[Relative pose estimation data]
┌──

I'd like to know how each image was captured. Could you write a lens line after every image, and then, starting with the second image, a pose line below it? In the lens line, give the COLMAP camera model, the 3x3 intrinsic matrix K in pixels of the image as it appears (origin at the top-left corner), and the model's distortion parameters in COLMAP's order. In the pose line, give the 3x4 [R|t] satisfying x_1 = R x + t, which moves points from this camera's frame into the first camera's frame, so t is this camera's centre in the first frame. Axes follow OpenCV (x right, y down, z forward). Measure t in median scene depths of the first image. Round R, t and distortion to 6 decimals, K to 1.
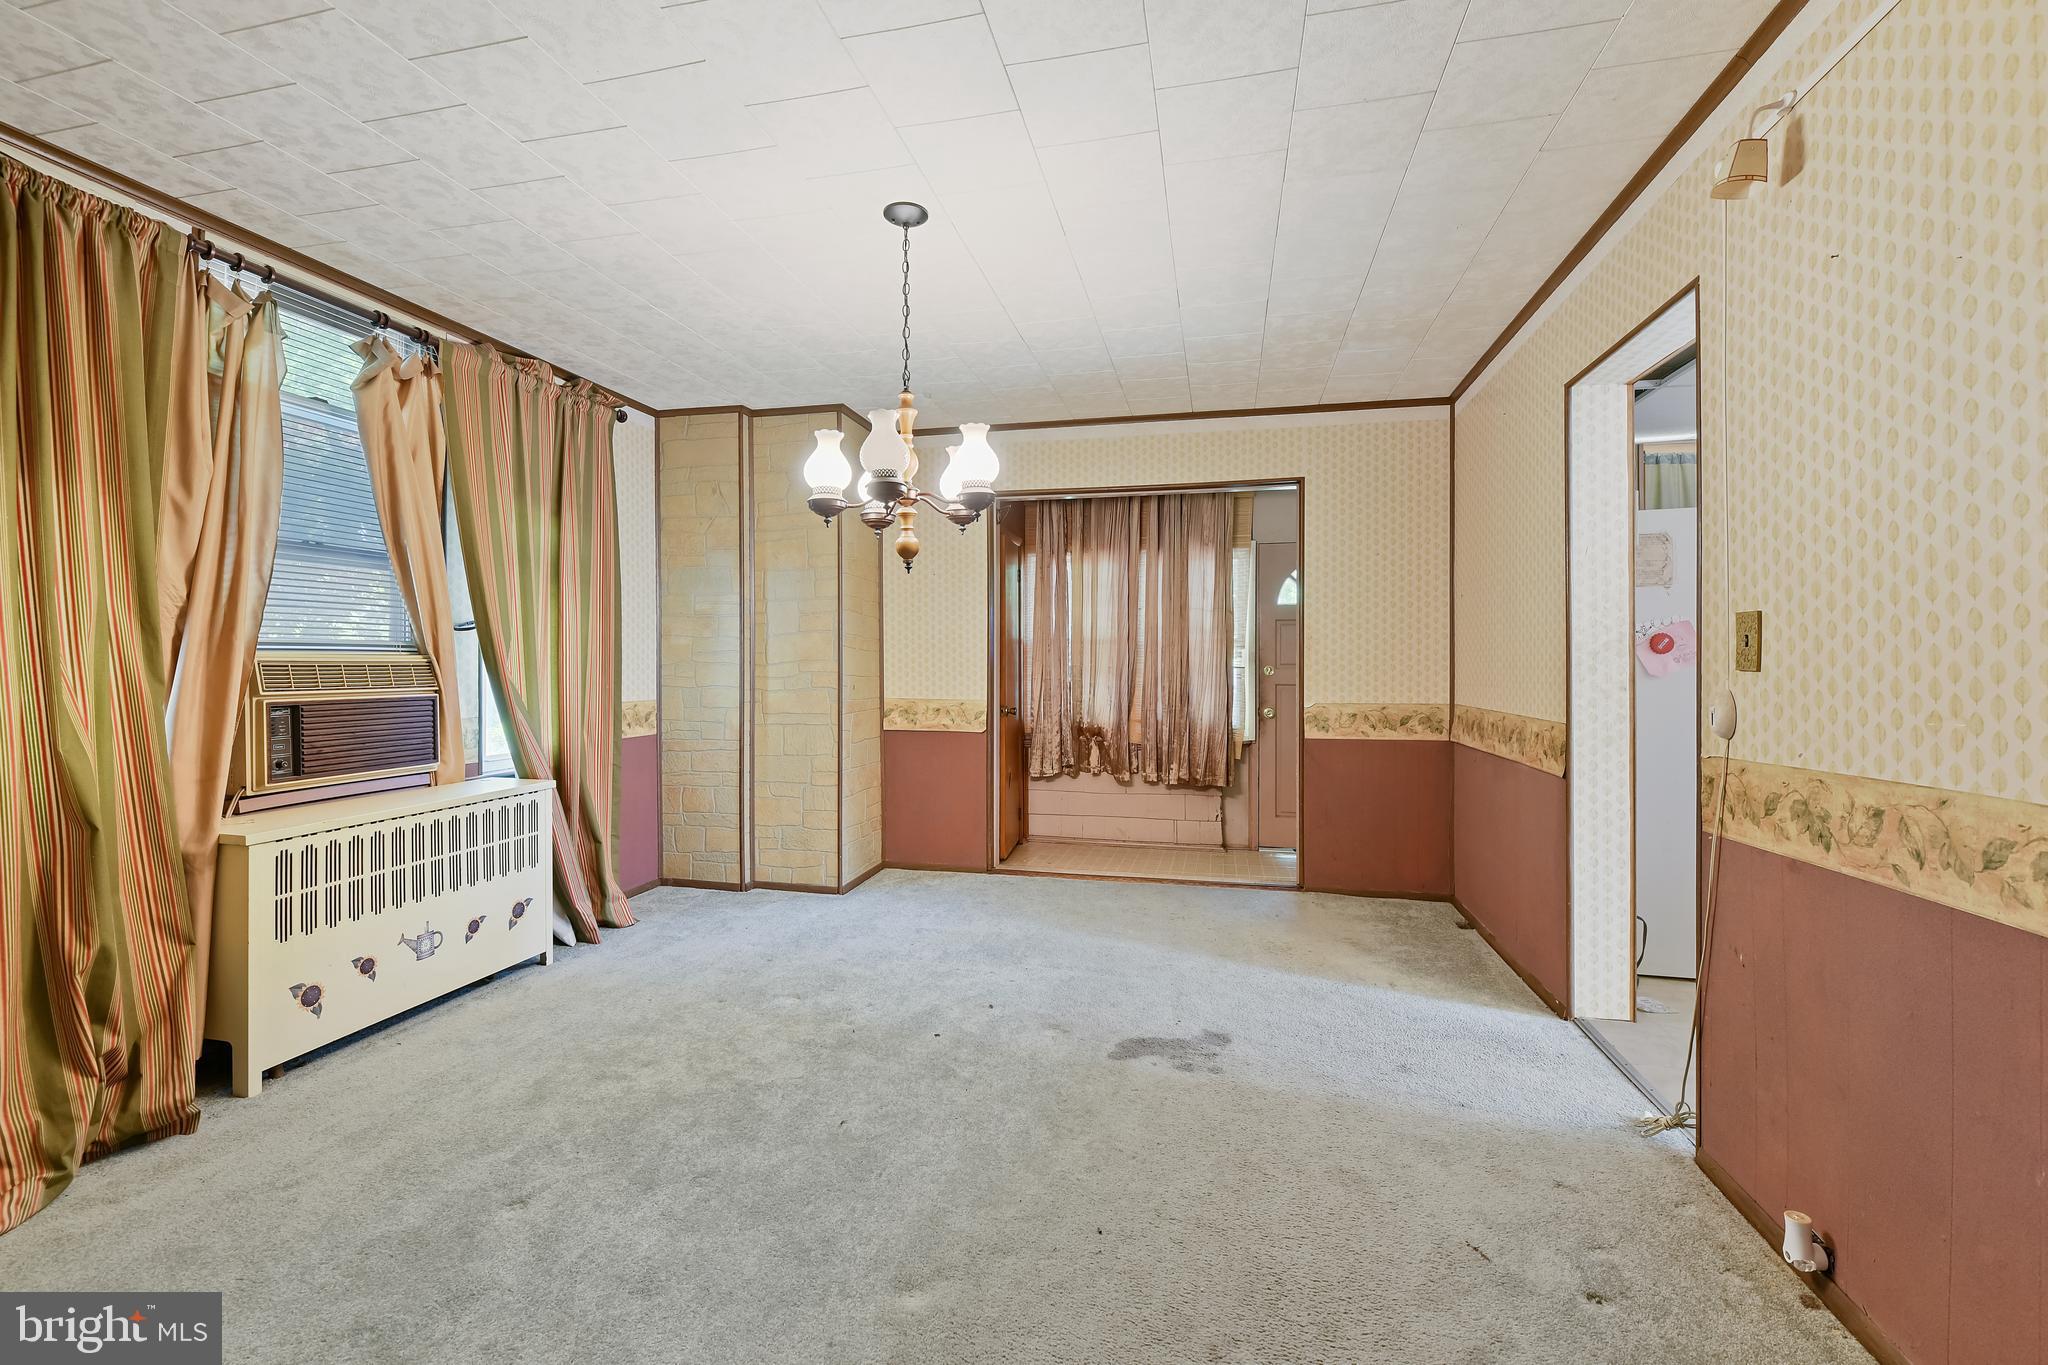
lens RADIAL K [[879.7, 0, 1032.5], [0, 879.7, 661.8], [0, 0, 1]] dist [0.001869, -0.005072]
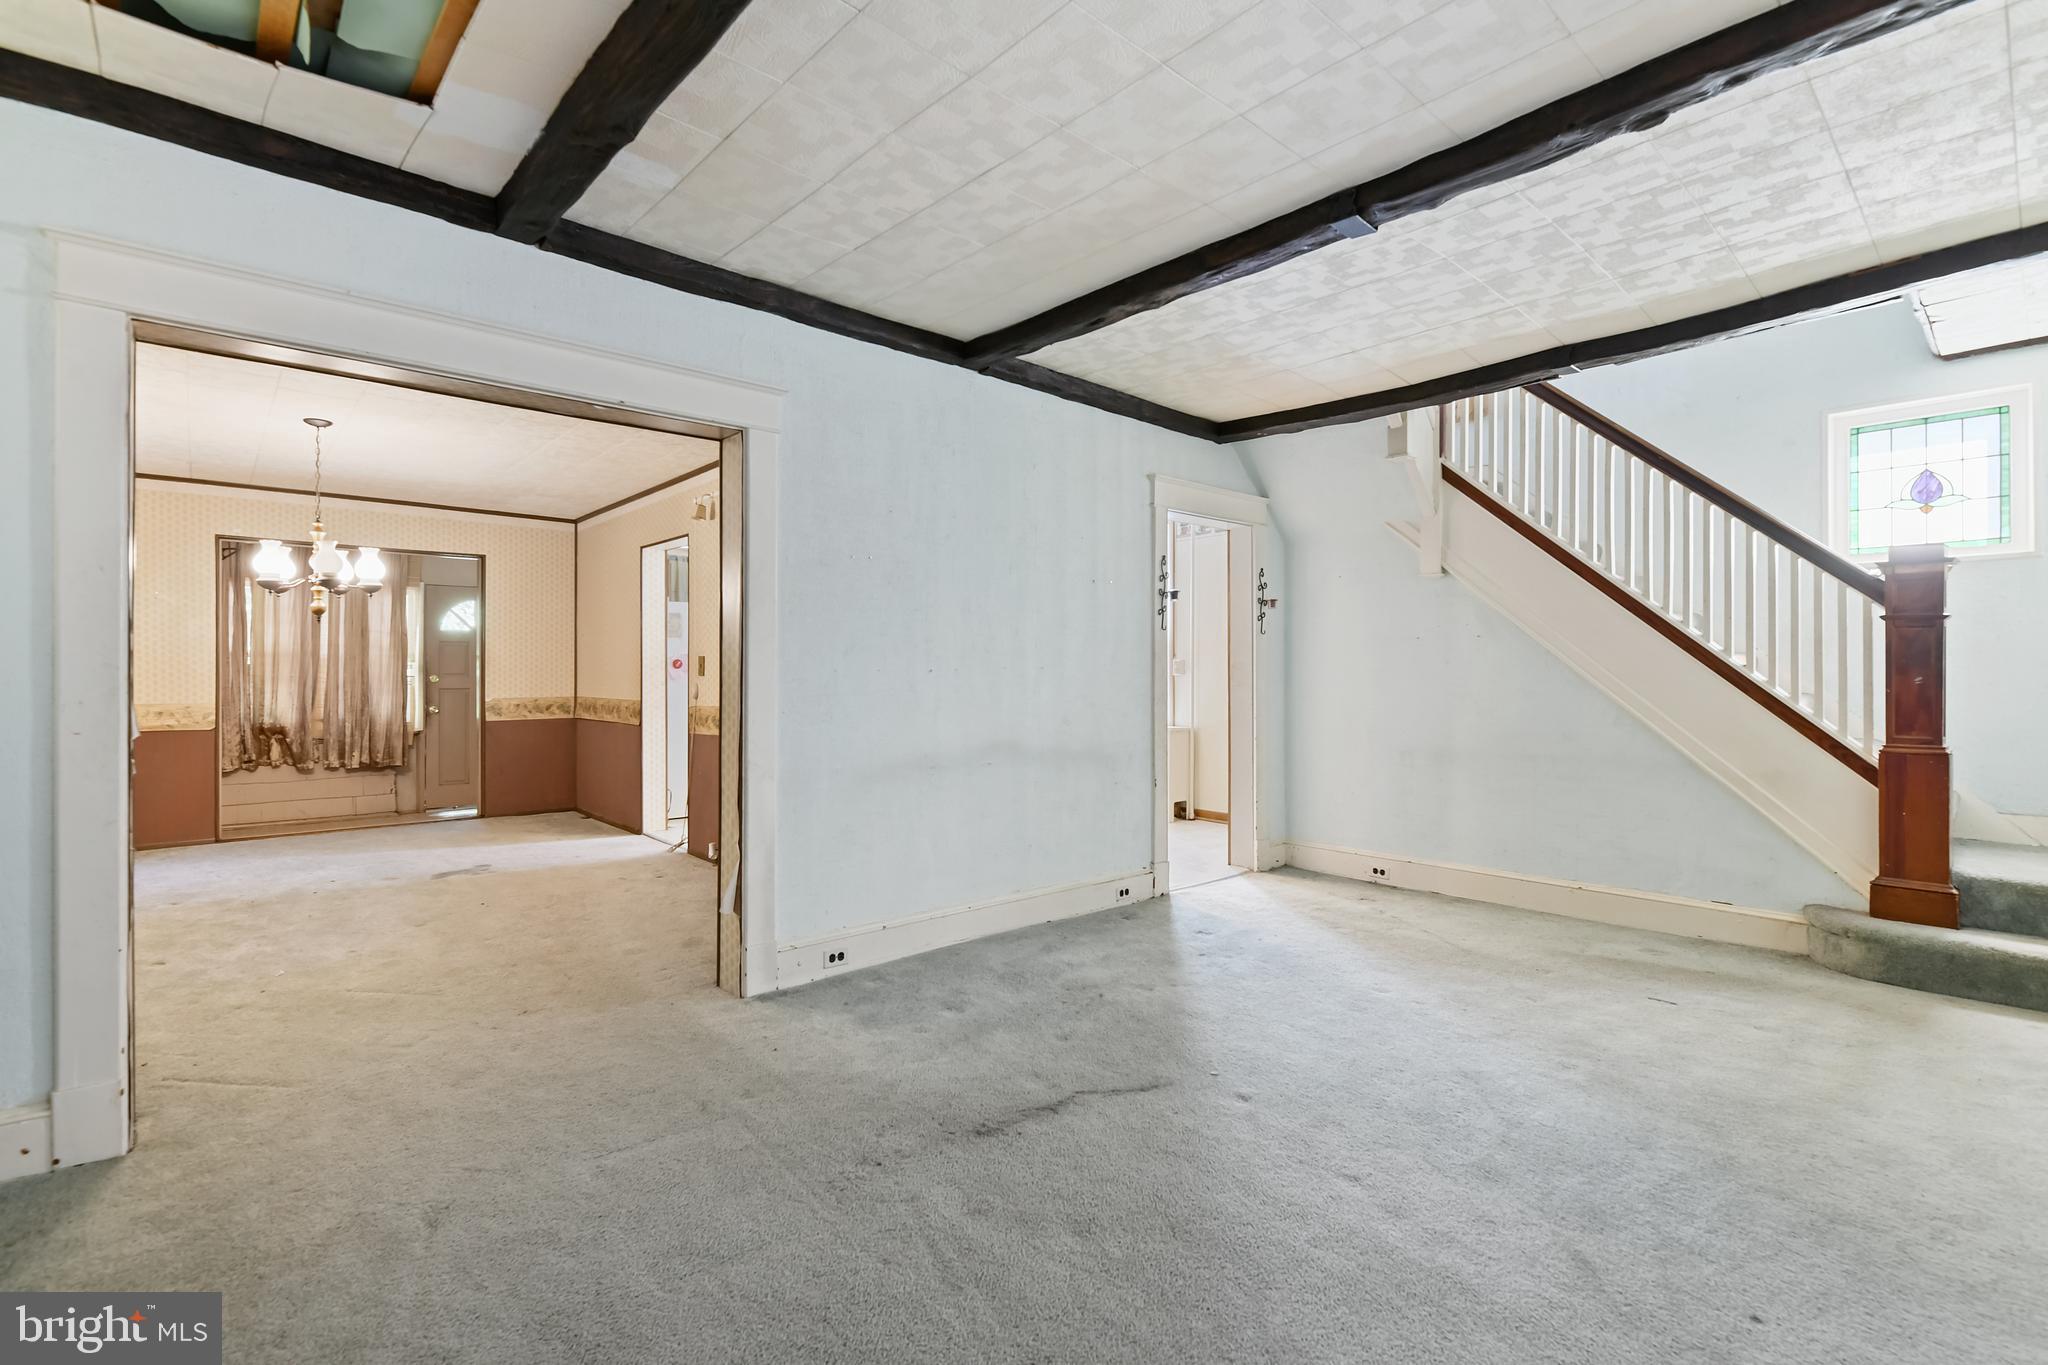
lens RADIAL K [[901.7, 0, 947.7], [0, 901.7, 673.8], [0, 0, 1]] dist [-0.012280, -0.000381]
pose [[0.614791, -0.001515, 0.788688, -0.617697], [-0.000687, 0.999997, 0.002457, -0.002555], [-0.788689, -0.002052, 0.614788, -0.878415]]
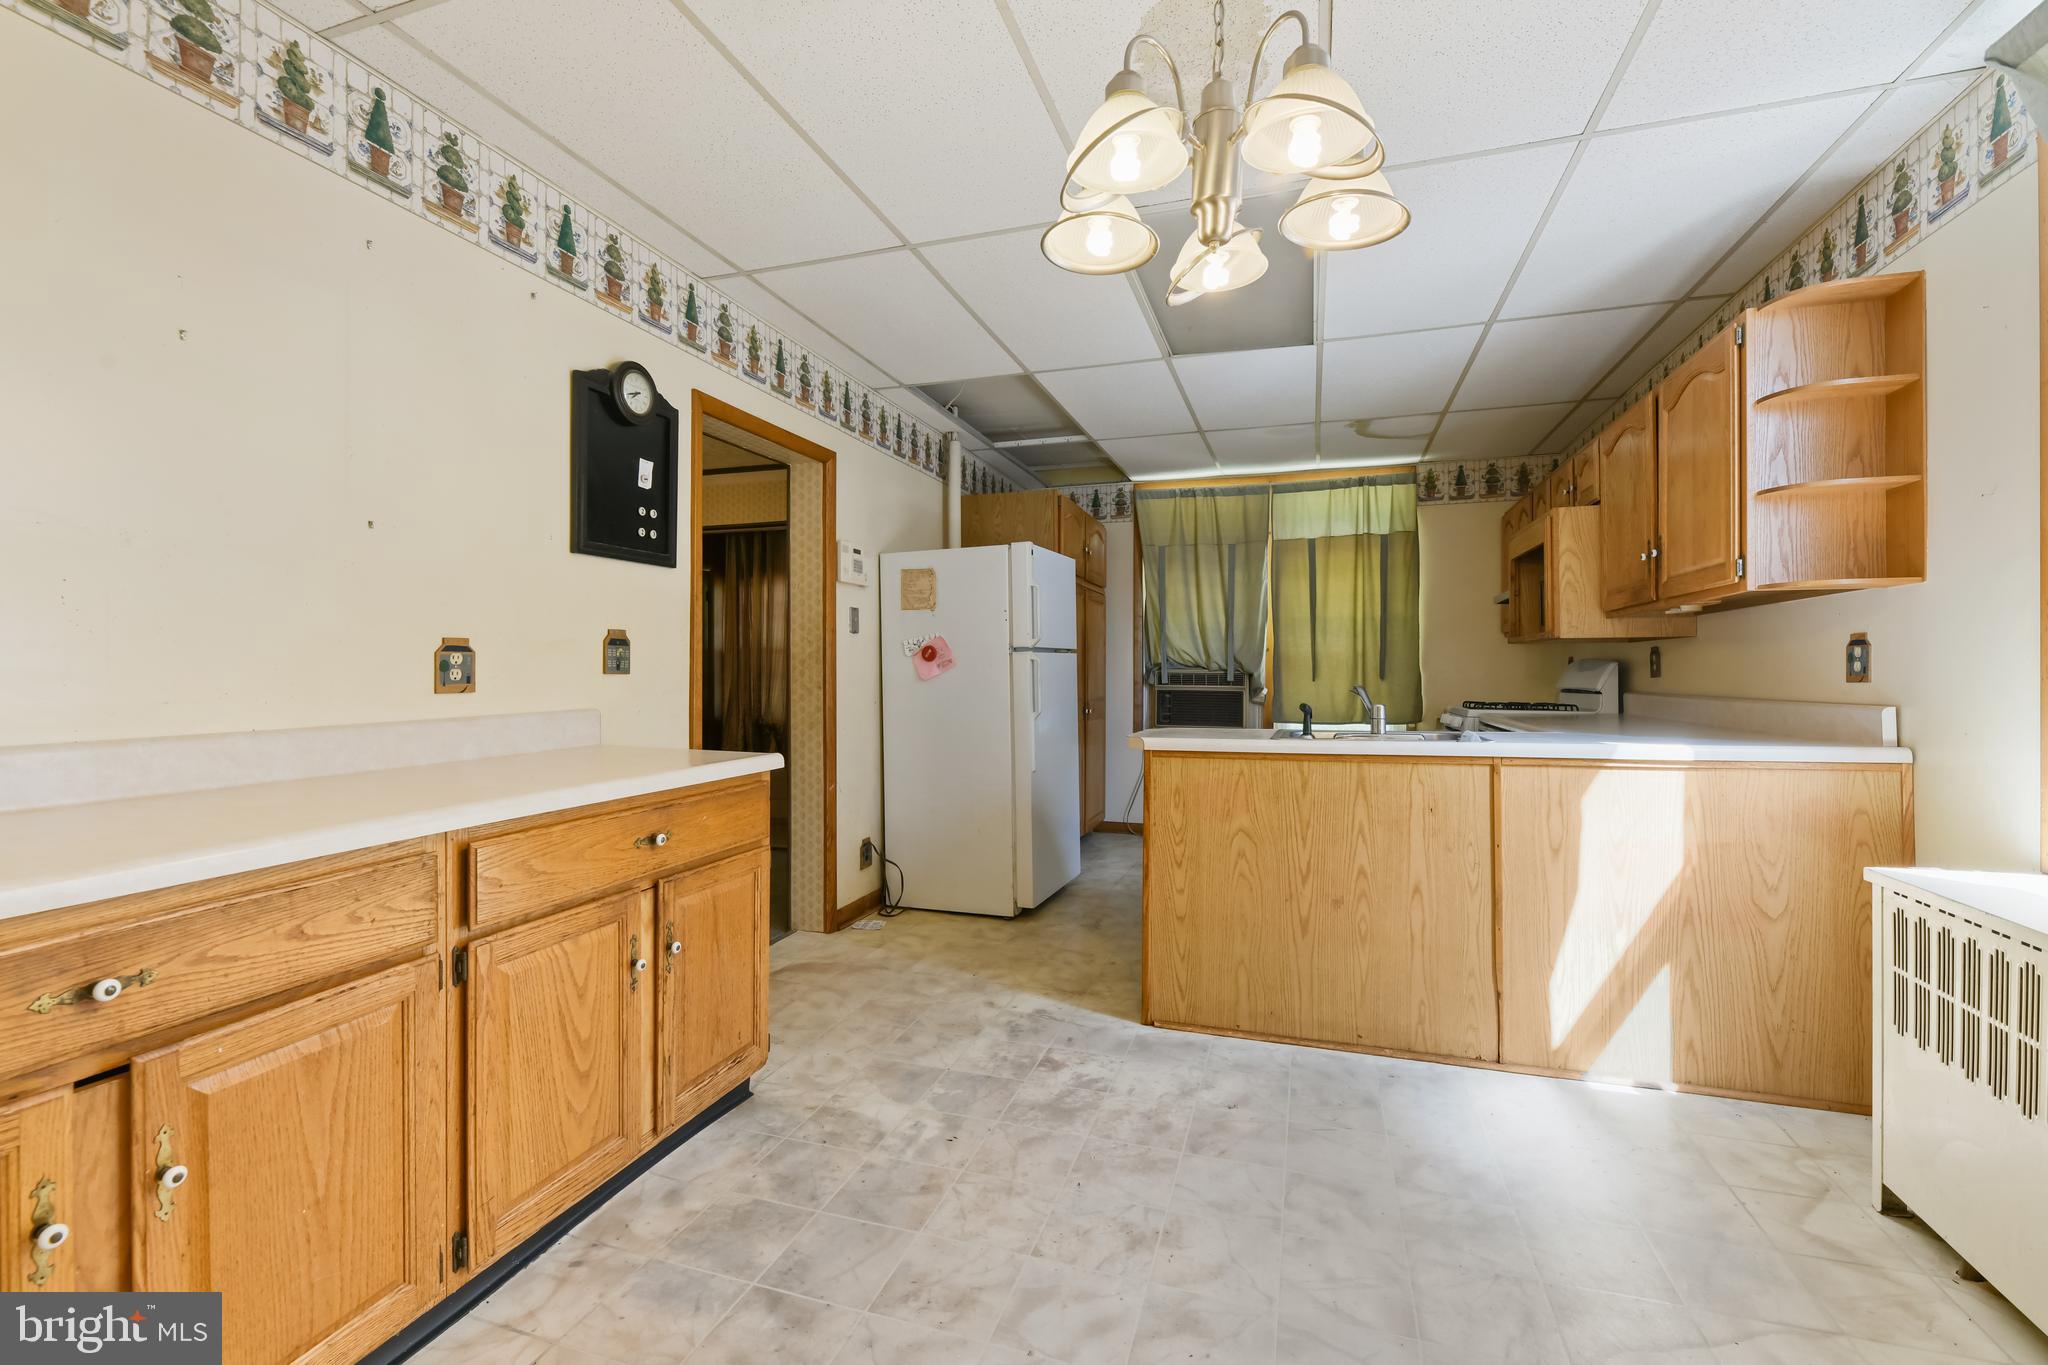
lens RADIAL K [[888.5, 0, 1019.3], [0, 888.5, 668.3], [0, 0, 1]] dist [-0.001107, -0.000149]
pose [[0.994941, 0.001496, -0.100453, 0.981832], [-0.001706, 0.999997, -0.002003, 0.003048], [0.100449, 0.002164, 0.994940, -0.290334]]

└──

_Try it:_ Output the entries above exactly. Drop the pictures.

_Exercise answer:_
I'd like to know how each image was captured. Could you write a lens line after every image, and then, starting with the second image, a pose line below it? In the lens line, give the COLMAP camera model, the 3x3 intrinsic matrix K in pixels of the image as it appears (origin at the top-left corner), and the model's distortion parameters in COLMAP's order. In the pose line, give the 3x4 [R|t] satisfying x_1 = R x + t, which moves points from this camera's frame into the first camera's frame, so t is this camera's centre in the first frame. Axes follow OpenCV (x right, y down, z forward). Measure t in median scene depths of the first image. Round R, t and distortion to 6 decimals, K to 1.
lens RADIAL K [[879.7, 0, 1032.5], [0, 879.7, 661.8], [0, 0, 1]] dist [0.001869, -0.005072]
lens RADIAL K [[901.7, 0, 947.7], [0, 901.7, 673.8], [0, 0, 1]] dist [-0.012280, -0.000381]
pose [[0.614791, -0.001515, 0.788688, -0.617697], [-0.000687, 0.999997, 0.002457, -0.002555], [-0.788689, -0.002052, 0.614788, -0.878415]]
lens RADIAL K [[888.5, 0, 1019.3], [0, 888.5, 668.3], [0, 0, 1]] dist [-0.001107, -0.000149]
pose [[0.994941, 0.001496, -0.100453, 0.981832], [-0.001706, 0.999997, -0.002003, 0.003048], [0.100449, 0.002164, 0.994940, -0.290334]]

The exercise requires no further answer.